__MATERIAL PROVIDED__.
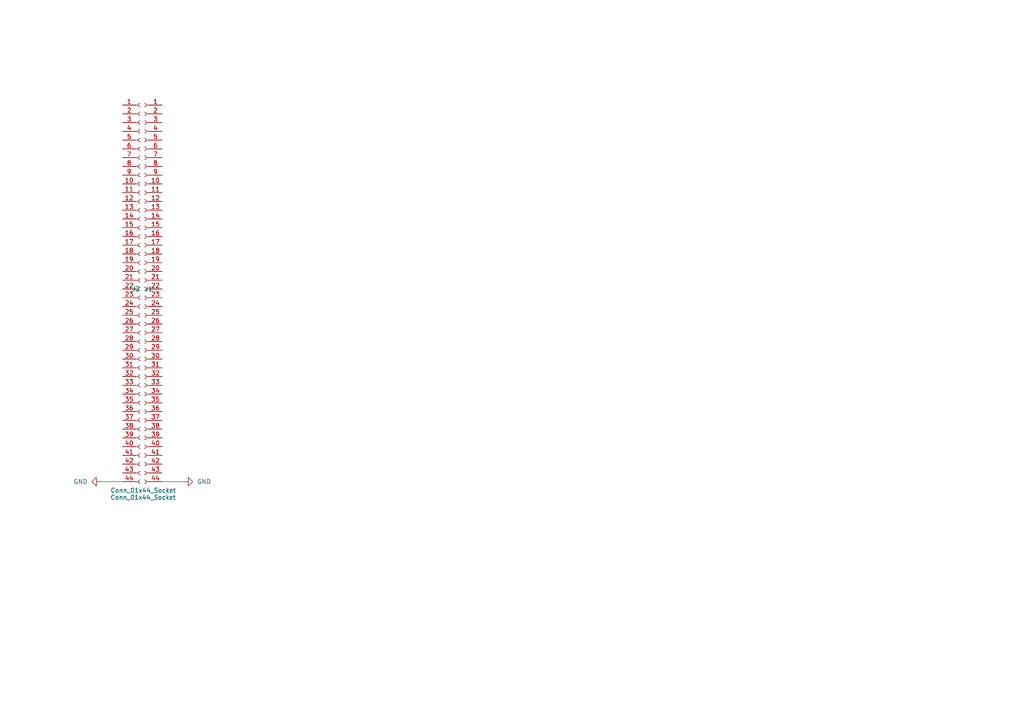
<source format=kicad_sch>
(kicad_sch
	(version 20231120)
	(generator "eeschema")
	(generator_version "8.0")
	(uuid "208ebb94-da73-40e8-b1b0-b08490f18890")
	(paper "A4")
	
	(wire
		(pts
			(xy 29.21 139.7) (xy 35.56 139.7)
		)
		(stroke
			(width 0)
			(type default)
		)
		(uuid "5baf8d42-00d5-4a38-bd80-4fca90040d7d")
	)
	(wire
		(pts
			(xy 46.99 139.7) (xy 53.34 139.7)
		)
		(stroke
			(width 0)
			(type default)
		)
		(uuid "b2e1b24f-61a7-4751-b0e6-b168660f6000")
	)
	(symbol
		(lib_id "power:GND")
		(at 29.21 139.7 270)
		(unit 1)
		(exclude_from_sim no)
		(in_bom yes)
		(on_board yes)
		(dnp no)
		(fields_autoplaced yes)
		(uuid "0135f8b9-ecc4-42e6-b349-fa74e4cf9e78")
		(property "Reference" "#PWR02"
			(at 22.86 139.7 0)
			(effects
				(font
					(size 1.27 1.27)
				)
				(hide yes)
			)
		)
		(property "Value" "GND"
			(at 25.4 139.6999 90)
			(effects
				(font
					(size 1.27 1.27)
				)
				(justify right)
			)
		)
		(property "Footprint" ""
			(at 29.21 139.7 0)
			(effects
				(font
					(size 1.27 1.27)
				)
				(hide yes)
			)
		)
		(property "Datasheet" ""
			(at 29.21 139.7 0)
			(effects
				(font
					(size 1.27 1.27)
				)
				(hide yes)
			)
		)
		(property "Description" "Power symbol creates a global label with name \"GND\" , ground"
			(at 29.21 139.7 0)
			(effects
				(font
					(size 1.27 1.27)
				)
				(hide yes)
			)
		)
		(pin "1"
			(uuid "444632a7-69a6-4f4d-a071-d7724a0c63ae")
		)
		(instances
			(project ""
				(path "/208ebb94-da73-40e8-b1b0-b08490f18890"
					(reference "#PWR02")
					(unit 1)
				)
			)
		)
	)
	(symbol
		(lib_id "Connector:Conn_01x44_Socket")
		(at 40.64 83.82 0)
		(unit 1)
		(exclude_from_sim no)
		(in_bom yes)
		(on_board yes)
		(dnp no)
		(uuid "320c69e7-01d1-4520-8edc-e1e8b1df0ccd")
		(property "Reference" "J1"
			(at 41.91 83.8199 0)
			(effects
				(font
					(size 1.27 1.27)
				)
				(justify left)
			)
		)
		(property "Value" "Conn_01x44_Socket"
			(at 32.004 144.272 0)
			(effects
				(font
					(size 1.27 1.27)
				)
				(justify left)
			)
		)
		(property "Footprint" ""
			(at 40.64 83.82 0)
			(effects
				(font
					(size 1.27 1.27)
				)
				(hide yes)
			)
		)
		(property "Datasheet" "~"
			(at 40.64 83.82 0)
			(effects
				(font
					(size 1.27 1.27)
				)
				(hide yes)
			)
		)
		(property "Description" "\"Generic connector, single row, 01x44, script generated\""
			(at 40.64 83.82 0)
			(effects
				(font
					(size 1.27 1.27)
				)
				(hide yes)
			)
		)
		(pin "27"
			(uuid "35f94949-117d-4407-8632-470444efd342")
		)
		(pin "36"
			(uuid "b8cee851-1122-457e-97f9-83347a5b7317")
		)
		(pin "11"
			(uuid "42f4dc50-c394-4a1e-ae17-b536b8603b0f")
		)
		(pin "4"
			(uuid "db72e41d-8f24-49ea-a133-78303ef2f1ef")
		)
		(pin "18"
			(uuid "e93eb1ea-fb78-41a6-b096-fb797b2c2a5d")
		)
		(pin "39"
			(uuid "eb7e4e27-024a-4ee1-97d9-17601ab7979b")
		)
		(pin "44"
			(uuid "0df4c4f5-19ba-48ee-9070-e69a8fc887dc")
		)
		(pin "43"
			(uuid "77bdbcb7-bc0f-4777-8005-6b2397d58312")
		)
		(pin "16"
			(uuid "707e56f6-6aa3-41b1-bf1a-1ace5b2691e5")
		)
		(pin "29"
			(uuid "de4ec129-26fd-44db-b5d8-75ad8a5a601c")
		)
		(pin "41"
			(uuid "2e2b5454-7741-413d-a501-1e16ba252eec")
		)
		(pin "26"
			(uuid "917d1220-29a5-49e9-b791-f1f9c73db986")
		)
		(pin "34"
			(uuid "0f18425a-79eb-4c84-a8d9-93488c4e5c2a")
		)
		(pin "13"
			(uuid "470930de-e09a-4fd0-8a5b-008968569958")
		)
		(pin "10"
			(uuid "2c1a1d63-3d93-4f53-a8e1-da120f5d0865")
		)
		(pin "22"
			(uuid "3564307a-1056-4d66-8b5f-e0e07c46f16a")
		)
		(pin "14"
			(uuid "2c4884d3-0b3d-455d-bb68-bf316ac16b41")
		)
		(pin "1"
			(uuid "54c385d7-3048-42d3-a247-1fa80a8cd862")
		)
		(pin "12"
			(uuid "b0d9725c-e0ce-43ac-8644-719a8bd2d357")
		)
		(pin "20"
			(uuid "823d97fb-dae6-4042-b256-f99db99766ed")
		)
		(pin "24"
			(uuid "a58d4fa9-c22e-442f-aee7-10289059bc52")
		)
		(pin "28"
			(uuid "77f1bf23-efe1-43b8-90d5-2019d8a27aac")
		)
		(pin "35"
			(uuid "f3acaecd-7190-48fc-a06e-df25ee2d0a9e")
		)
		(pin "15"
			(uuid "6b556a34-5d50-48d5-a969-c19d10c09c3d")
		)
		(pin "2"
			(uuid "9beacf89-6a0c-4cdd-978e-2a7c33c80779")
		)
		(pin "25"
			(uuid "ca380639-843e-4351-92af-42944a38a1f8")
		)
		(pin "30"
			(uuid "bbaae668-0b7c-483a-8c24-a25f1f1c0ebd")
		)
		(pin "31"
			(uuid "cb6f5257-df58-4958-b8a7-6bc19c4f2b5c")
		)
		(pin "3"
			(uuid "cdb7d534-14f9-45d6-a8ee-3ff132c880fa")
		)
		(pin "32"
			(uuid "5f739d43-7c22-4226-8938-fcddc07adc56")
		)
		(pin "33"
			(uuid "639e03fe-7a56-427f-82f1-4c4fcc07902a")
		)
		(pin "9"
			(uuid "849e2c66-fb63-4b67-b82f-639301b09c2e")
		)
		(pin "38"
			(uuid "86d06f62-f545-4fa0-8bc0-2f154736d8df")
		)
		(pin "40"
			(uuid "82c63dc1-0d61-4bab-82f8-5aa6581049e8")
		)
		(pin "42"
			(uuid "f0fd9c9d-bee2-49f9-ace0-d0b9a9d38a3a")
		)
		(pin "5"
			(uuid "cee89f14-2f33-41ed-9f1a-39cc318eff2b")
		)
		(pin "6"
			(uuid "7c14ccb1-7781-46b8-a5d5-214b7364ae8b")
		)
		(pin "17"
			(uuid "3ec3cedd-a838-4cd7-9feb-57d68b408e53")
		)
		(pin "37"
			(uuid "73dc8a4f-f4a4-47c8-8ef7-5255595aa076")
		)
		(pin "21"
			(uuid "35045ec1-7e66-4469-b49b-75c7c8a58a9c")
		)
		(pin "19"
			(uuid "625bdba7-a5e7-430f-a5e1-e3997f23b5c9")
		)
		(pin "23"
			(uuid "db787540-7f26-40ea-be07-2bcb76f70564")
		)
		(pin "7"
			(uuid "6daff00a-9012-426b-9b31-5946ed05b407")
		)
		(pin "8"
			(uuid "c2440eb5-3f62-47ae-9ee8-38ae4827a5e1")
		)
		(instances
			(project ""
				(path "/208ebb94-da73-40e8-b1b0-b08490f18890"
					(reference "J1")
					(unit 1)
				)
			)
		)
	)
	(symbol
		(lib_id "Connector:Conn_01x44_Socket")
		(at 41.91 83.82 0)
		(mirror y)
		(unit 1)
		(exclude_from_sim no)
		(in_bom yes)
		(on_board yes)
		(dnp no)
		(uuid "87e41c9a-bae7-4412-a60b-7df719279138")
		(property "Reference" "J2"
			(at 40.64 83.8199 0)
			(effects
				(font
					(size 1.27 1.27)
				)
				(justify left)
			)
		)
		(property "Value" "Conn_01x44_Socket"
			(at 51.054 142.24 0)
			(effects
				(font
					(size 1.27 1.27)
				)
				(justify left)
			)
		)
		(property "Footprint" ""
			(at 41.91 83.82 0)
			(effects
				(font
					(size 1.27 1.27)
				)
				(hide yes)
			)
		)
		(property "Datasheet" "~"
			(at 41.91 83.82 0)
			(effects
				(font
					(size 1.27 1.27)
				)
				(hide yes)
			)
		)
		(property "Description" "\"Generic connector, single row, 01x44, script generated\""
			(at 41.91 83.82 0)
			(effects
				(font
					(size 1.27 1.27)
				)
				(hide yes)
			)
		)
		(pin "9"
			(uuid "0fee353e-d98a-44b2-ac40-71263d6b08c9")
		)
		(pin "19"
			(uuid "e54d8445-56ba-4311-bb46-811828ea3f6b")
		)
		(pin "40"
			(uuid "af1c2692-a63a-4093-adef-c8be744ab75a")
		)
		(pin "21"
			(uuid "f94046f5-fd6a-4134-b1d8-7a1fddf7b0c7")
		)
		(pin "7"
			(uuid "2c644135-0b48-4465-a6eb-8d47f37f472c")
		)
		(pin "25"
			(uuid "dcbce964-04cd-4bb9-8100-9be7fe778b9a")
		)
		(pin "8"
			(uuid "857e5b51-188d-443d-a3c1-e3cfed766905")
		)
		(pin "12"
			(uuid "76c71d5a-416b-49e6-838f-cffad8a118f3")
		)
		(pin "20"
			(uuid "246f8a19-e0a2-400b-af09-45d8c75fa27f")
		)
		(pin "30"
			(uuid "c03826b1-27d0-4cc4-b2f5-6d5d9b640fad")
		)
		(pin "28"
			(uuid "2218e584-ef81-4b88-88d8-f600e5da5adf")
		)
		(pin "37"
			(uuid "d8cc3898-b94f-4bd5-aceb-0b114bd73c0c")
		)
		(pin "43"
			(uuid "d43eabd8-7b44-41ed-b75d-50e2a67dd393")
		)
		(pin "4"
			(uuid "8e264285-20f3-4bef-9f45-f829f419187a")
		)
		(pin "34"
			(uuid "245eb9a4-f9f9-4afa-b266-7fd85f9a54ce")
		)
		(pin "6"
			(uuid "e39da6d6-3c95-4630-ac2f-fcf78a131a3c")
		)
		(pin "36"
			(uuid "75ec1ff4-2aca-4c67-a802-6d9245bc2fbc")
		)
		(pin "33"
			(uuid "ea797e60-b489-45af-9a8a-44f817501966")
		)
		(pin "1"
			(uuid "e9cc70b9-406a-4e67-bac2-04c6481a7f2c")
		)
		(pin "41"
			(uuid "338f659f-fad4-4651-b77d-3a3169bf8eb6")
		)
		(pin "42"
			(uuid "ae849679-80ec-4348-8765-56e091f16d22")
		)
		(pin "15"
			(uuid "7fa1d3d6-c45c-41e4-9bb5-f6200f46d725")
		)
		(pin "24"
			(uuid "5face1f8-2280-4de7-9a84-070d13dccaf8")
		)
		(pin "29"
			(uuid "8d98078d-ec0a-437a-a51d-ad06cfa633d5")
		)
		(pin "22"
			(uuid "dff2fb95-d586-41ef-be97-5a62e1131792")
		)
		(pin "26"
			(uuid "7a9ae149-f380-414a-aa14-7a89c36c82c8")
		)
		(pin "16"
			(uuid "14e83e4b-5dc4-4e38-b740-6376345e2450")
		)
		(pin "44"
			(uuid "fd5dc0c6-b490-4219-a5f0-2e85fba5b9a5")
		)
		(pin "2"
			(uuid "4a2c98a4-8674-44be-b24d-b75142cb3556")
		)
		(pin "5"
			(uuid "b6bc65e3-891b-4316-ac11-7397dfe64df8")
		)
		(pin "35"
			(uuid "97707ea3-1c7f-48e1-9ed0-c4201bd93fc5")
		)
		(pin "14"
			(uuid "17251738-ec36-40ee-8528-8ae6ea86ab54")
		)
		(pin "10"
			(uuid "812d8f81-19db-4d0b-8636-2bd887045efc")
		)
		(pin "17"
			(uuid "850530d9-825e-47b4-974a-0f01eedb1216")
		)
		(pin "23"
			(uuid "3c5ae927-6c7b-4490-8c3f-1e84da288799")
		)
		(pin "27"
			(uuid "fc598c0d-5998-4634-98a0-91d7eed91872")
		)
		(pin "13"
			(uuid "6a1923df-a734-4a0a-8388-06365964fc8a")
		)
		(pin "3"
			(uuid "3585065e-2831-421e-8575-951fde7b9d6e")
		)
		(pin "31"
			(uuid "b7dc5bde-1f53-42b7-9aec-cf6c0e6bc753")
		)
		(pin "11"
			(uuid "a89a72f5-30dd-4b6c-865d-adb6bcd85c59")
		)
		(pin "32"
			(uuid "cda03413-df94-4c34-b08a-e5ce462a703a")
		)
		(pin "38"
			(uuid "26f0f6c7-45e9-436b-adfb-620713e4af95")
		)
		(pin "18"
			(uuid "b9fd8e6e-f813-4cf0-98ea-69b7b32d1ab6")
		)
		(pin "39"
			(uuid "ed7f5e30-84ce-4449-8900-188762972797")
		)
		(instances
			(project ""
				(path "/208ebb94-da73-40e8-b1b0-b08490f18890"
					(reference "J2")
					(unit 1)
				)
			)
		)
	)
	(symbol
		(lib_id "power:GND")
		(at 53.34 139.7 90)
		(unit 1)
		(exclude_from_sim no)
		(in_bom yes)
		(on_board yes)
		(dnp no)
		(fields_autoplaced yes)
		(uuid "93b48a08-29f8-4662-b0cd-b93c36c2a550")
		(property "Reference" "#PWR01"
			(at 59.69 139.7 0)
			(effects
				(font
					(size 1.27 1.27)
				)
				(hide yes)
			)
		)
		(property "Value" "GND"
			(at 57.15 139.6999 90)
			(effects
				(font
					(size 1.27 1.27)
				)
				(justify right)
			)
		)
		(property "Footprint" ""
			(at 53.34 139.7 0)
			(effects
				(font
					(size 1.27 1.27)
				)
				(hide yes)
			)
		)
		(property "Datasheet" ""
			(at 53.34 139.7 0)
			(effects
				(font
					(size 1.27 1.27)
				)
				(hide yes)
			)
		)
		(property "Description" "Power symbol creates a global label with name \"GND\" , ground"
			(at 53.34 139.7 0)
			(effects
				(font
					(size 1.27 1.27)
				)
				(hide yes)
			)
		)
		(pin "1"
			(uuid "a4efa495-2535-4223-bbad-a344349aa927")
		)
		(instances
			(project ""
				(path "/208ebb94-da73-40e8-b1b0-b08490f18890"
					(reference "#PWR01")
					(unit 1)
				)
			)
		)
	)
	(sheet_instances
		(path "/"
			(page "1")
		)
	)
)

</source>
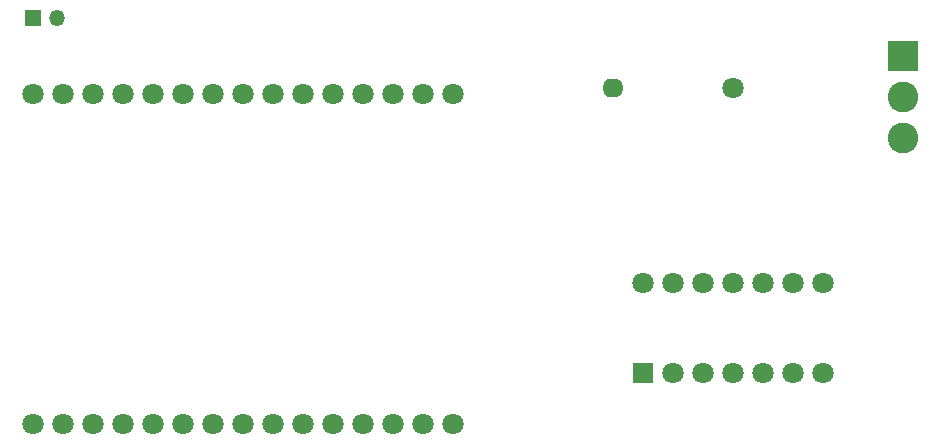
<source format=gbr>
%TF.GenerationSoftware,KiCad,Pcbnew,(6.0.10)*%
%TF.CreationDate,2023-04-28T14:23:09-06:00*%
%TF.ProjectId,H2O-Esquem_tico_2023ver3-KiCad,48324f2d-4573-4717-9565-6de17469636f,rev?*%
%TF.SameCoordinates,Original*%
%TF.FileFunction,Soldermask,Bot*%
%TF.FilePolarity,Negative*%
%FSLAX46Y46*%
G04 Gerber Fmt 4.6, Leading zero omitted, Abs format (unit mm)*
G04 Created by KiCad (PCBNEW (6.0.10)) date 2023-04-28 14:23:09*
%MOMM*%
%LPD*%
G01*
G04 APERTURE LIST*
%ADD10R,1.800000X1.800000*%
%ADD11C,1.800000*%
%ADD12R,1.350000X1.350000*%
%ADD13O,1.350000X1.350000*%
%ADD14O,1.800000X1.600000*%
%ADD15R,2.600000X2.600000*%
%ADD16C,2.600000*%
G04 APERTURE END LIST*
D10*
%TO.C,U2*%
X150695000Y-96050000D03*
D11*
X153235000Y-96050000D03*
X155775000Y-96050000D03*
X158315000Y-96050000D03*
X160855000Y-96050000D03*
X163395000Y-96050000D03*
X165935000Y-96050000D03*
X165935000Y-88430000D03*
X163395000Y-88430000D03*
X160855000Y-88430000D03*
X158315000Y-88430000D03*
X155775000Y-88430000D03*
X153235000Y-88430000D03*
X150695000Y-88430000D03*
%TD*%
D12*
%TO.C,J1*%
X99060000Y-66009833D03*
D13*
X101060000Y-66009833D03*
%TD*%
D11*
%TO.C,ESP8266_lolin1*%
X134620000Y-72390000D03*
X132080000Y-72390000D03*
X129540000Y-72390000D03*
X127000000Y-72390000D03*
X124460000Y-72390000D03*
X121920000Y-72390000D03*
X119380000Y-72390000D03*
X116840000Y-72390000D03*
X114300000Y-72390000D03*
X111760000Y-72390000D03*
X109220000Y-72390000D03*
X106680000Y-72390000D03*
X104140000Y-72390000D03*
X101600000Y-72390000D03*
X99060000Y-72390000D03*
X99060000Y-100330000D03*
X101600000Y-100330000D03*
X104140000Y-100330000D03*
X106680000Y-100330000D03*
X109220000Y-100330000D03*
X111760000Y-100330000D03*
X114300000Y-100330000D03*
X116840000Y-100330000D03*
X119380000Y-100330000D03*
X121920000Y-100330000D03*
X124460000Y-100330000D03*
X127000000Y-100330000D03*
X129540000Y-100330000D03*
X132080000Y-100330000D03*
X134620000Y-100330000D03*
%TD*%
%TO.C,1K8*%
X158320000Y-71930000D03*
D14*
X148160000Y-71930000D03*
%TD*%
D15*
%TO.C,J8*%
X172710000Y-69175000D03*
D16*
X172710000Y-72675000D03*
X172710000Y-76175000D03*
%TD*%
M02*

</source>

__EXERCISE AIM__.
Look over the records. Copy the lines that include the word "LIST".

__WRITTEN SOLUTION__.
G04 APERTURE LIST*
G04 APERTURE END LIST*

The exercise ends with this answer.